Massachusetts residents who cannot afford to meet their obligations to the IRS could find themselves facing a variety of repercussions. Two of the possible consequences are federal tax liens and tax levies. Some people use the terms "lien" and "levy" interchangeably, but they are different.

When the IRS uses a tax levy to satisfy unpaid taxes, it actually seizes property. This usually involves seizing bank accounts, seizing property and/or garnishing a taxpayer's wages. This action is often taken after a tax lien.

When the government puts a lien on an individual's property, it is claiming an interest in it. For instance, many tax liens are on real estate, but could include other assets. A tax lien on a Massachusetts resident's home could prevent its sale as long as the lien is active. It could even interfere with a homeowner's attempts to refinance the mortgage loan.
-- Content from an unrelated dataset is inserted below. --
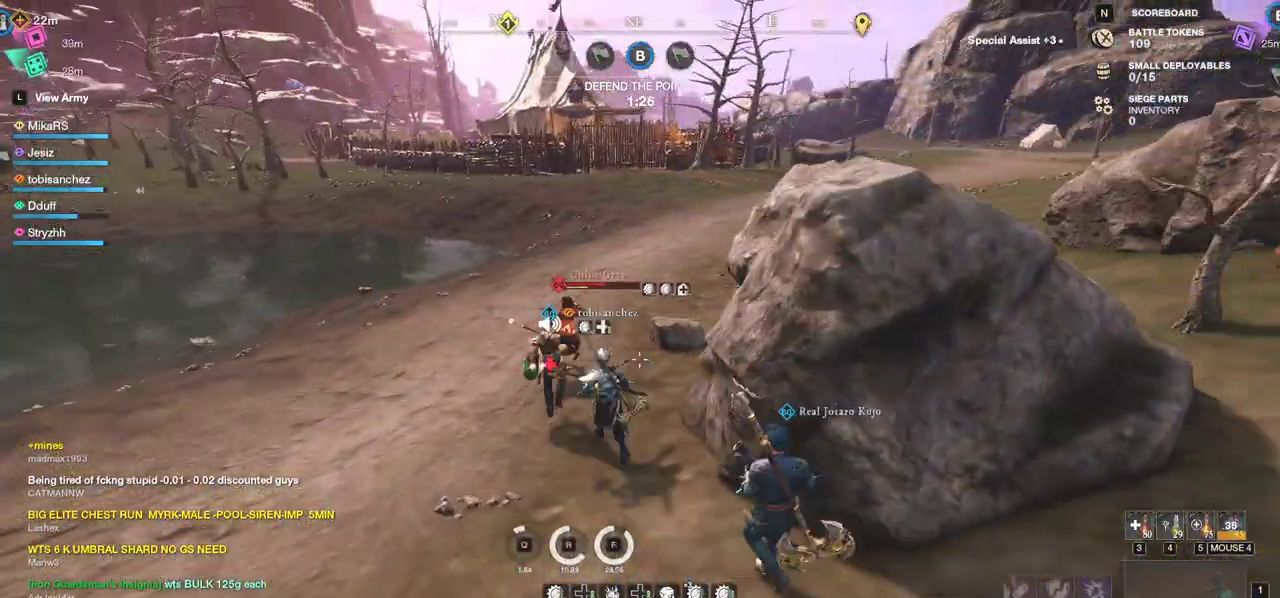
{"keys": ["q", "w"], "mouse": [], "events": [[483, "q", "down"]]}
The only way to eliminate a tax lien or a tax levy is to somehow satisfy the tax debt. For those taxpayers who cannot pay what they owe outright, it might be possible to enter into an agreement with the IRS such as an installment agreement or an offer in compromise. Depending on the situation, it may even be possible to have the IRS stop collection efforts until the taxpayer's financial situation improves. It may also be appropriate to appeal it.

The most important thing to do when it comes to federal tax liens or levies is not to ignore them. The impact on a taxpayer's finances could be devastating, if not now, then in the future. Even when they do not necessarily impact an individual's credit rating, they do have certain ramifications that could cause irreparable damage directly or indirectly.